**ABOUT THIS EXERCISE:** Exactly the lines below from the line with "Horizontal FOV: 77.8°." through the line with "flange ring <box>740,460,797,511</box>" must make up the answer, both ends included and pictures left out.

**Images with object cuboids:**

════════════════

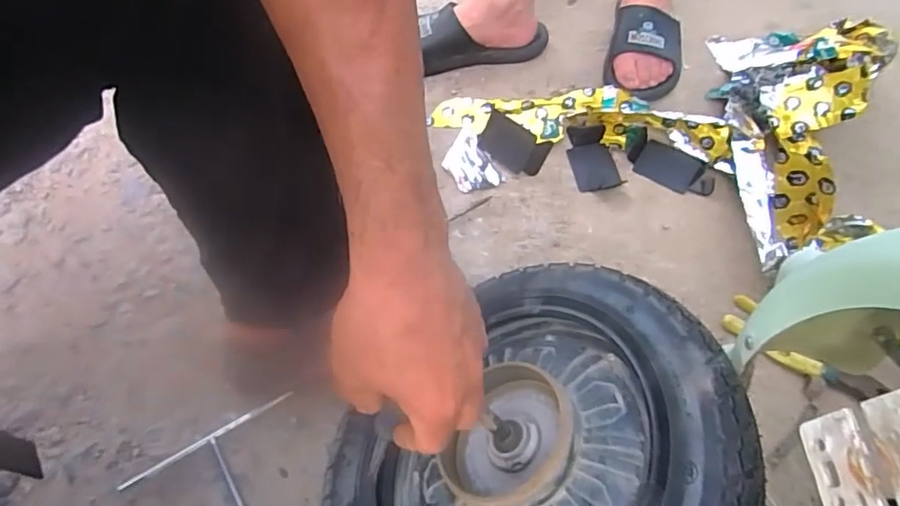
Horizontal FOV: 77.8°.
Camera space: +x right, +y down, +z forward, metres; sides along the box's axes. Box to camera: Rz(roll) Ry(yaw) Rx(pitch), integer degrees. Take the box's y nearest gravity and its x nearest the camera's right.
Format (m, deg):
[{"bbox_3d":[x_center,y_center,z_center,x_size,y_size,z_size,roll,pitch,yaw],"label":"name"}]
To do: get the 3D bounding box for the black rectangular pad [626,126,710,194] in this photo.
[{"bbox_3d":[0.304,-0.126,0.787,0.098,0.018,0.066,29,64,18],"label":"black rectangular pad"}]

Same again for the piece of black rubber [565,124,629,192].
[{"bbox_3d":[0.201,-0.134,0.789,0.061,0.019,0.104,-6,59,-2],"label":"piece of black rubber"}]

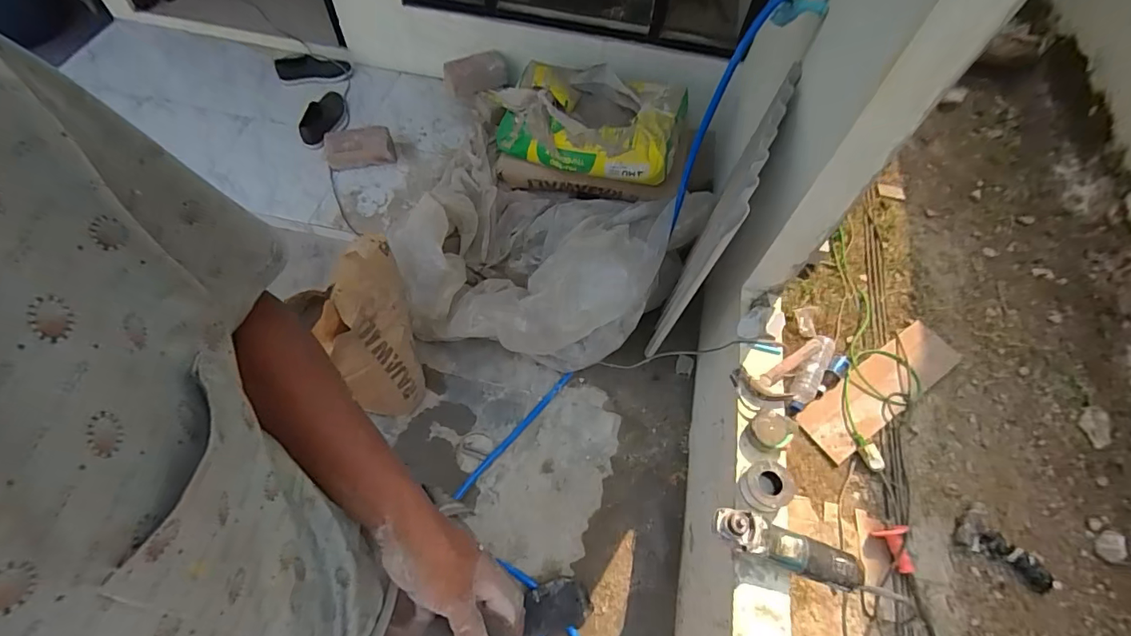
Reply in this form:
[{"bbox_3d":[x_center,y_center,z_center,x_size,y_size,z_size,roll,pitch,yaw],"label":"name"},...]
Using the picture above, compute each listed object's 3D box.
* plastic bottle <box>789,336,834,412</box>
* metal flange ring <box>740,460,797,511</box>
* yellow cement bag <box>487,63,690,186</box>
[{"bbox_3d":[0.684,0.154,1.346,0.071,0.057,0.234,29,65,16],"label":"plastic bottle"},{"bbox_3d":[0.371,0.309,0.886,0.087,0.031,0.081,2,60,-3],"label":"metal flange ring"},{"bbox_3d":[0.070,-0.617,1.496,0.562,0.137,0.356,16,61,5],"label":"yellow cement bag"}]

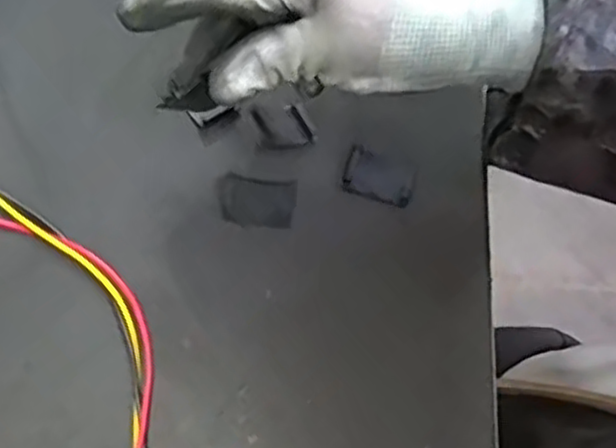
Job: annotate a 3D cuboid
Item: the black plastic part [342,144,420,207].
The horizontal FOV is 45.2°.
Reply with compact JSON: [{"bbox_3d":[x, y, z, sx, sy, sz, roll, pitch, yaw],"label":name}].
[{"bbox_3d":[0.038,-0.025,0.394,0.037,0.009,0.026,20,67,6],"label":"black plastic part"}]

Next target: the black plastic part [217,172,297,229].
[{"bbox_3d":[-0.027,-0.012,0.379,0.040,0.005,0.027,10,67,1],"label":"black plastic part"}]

════════════════

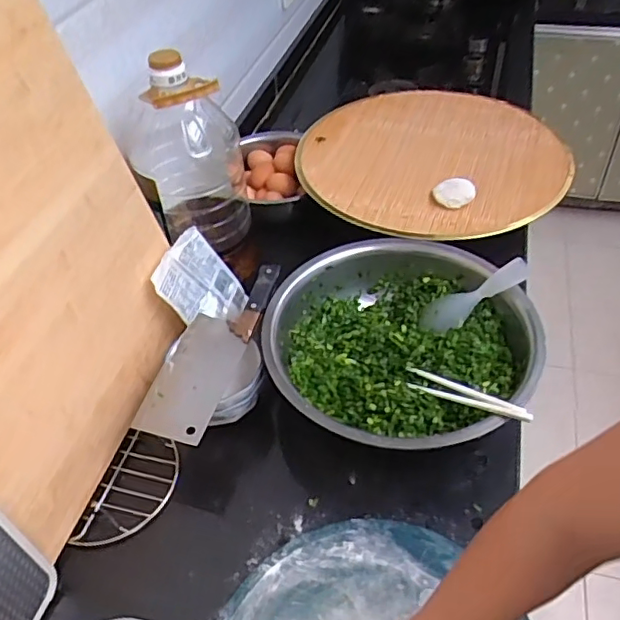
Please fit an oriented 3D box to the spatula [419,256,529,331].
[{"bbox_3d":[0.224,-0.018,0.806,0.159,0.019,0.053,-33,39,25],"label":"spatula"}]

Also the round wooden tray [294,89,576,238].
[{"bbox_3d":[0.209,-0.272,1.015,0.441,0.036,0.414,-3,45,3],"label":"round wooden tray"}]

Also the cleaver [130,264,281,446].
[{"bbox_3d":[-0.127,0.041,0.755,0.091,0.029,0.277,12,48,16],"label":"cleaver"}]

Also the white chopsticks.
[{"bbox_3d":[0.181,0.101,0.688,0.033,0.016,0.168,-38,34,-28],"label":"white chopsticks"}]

════════════════

**EXERCISE SOLUTION:**
Horizontal FOV: 77.8°.
Camera space: +x right, +y down, +z forward, metres; sides along the box's axes. Box to camera: Rz(roll) Ry(yaw) Rx(pitch), integer degrees. Take the box's y nearest gravity and its x nearest the camera's right.
Format (m, deg):
[{"bbox_3d":[x_center,y_center,z_center,x_size,y_size,z_size,roll,pitch,yaw],"label":"name"}]
To do: get the 3D bounding box for the black rectangular pad [626,126,710,194] in this photo.
[{"bbox_3d":[0.304,-0.126,0.787,0.098,0.018,0.066,29,64,18],"label":"black rectangular pad"}]

Same again for the piece of black rubber [565,124,629,192].
[{"bbox_3d":[0.201,-0.134,0.789,0.061,0.019,0.104,-6,59,-2],"label":"piece of black rubber"}]

Reply in this form:
[{"bbox_3d":[x_center,y_center,z_center,x_size,y_size,z_size,roll,pitch,yaw],"label":"name"},...]
Using the picture above, compute each listed object's 3D box.
* plastic bottle <box>789,336,834,412</box>
* metal flange ring <box>740,460,797,511</box>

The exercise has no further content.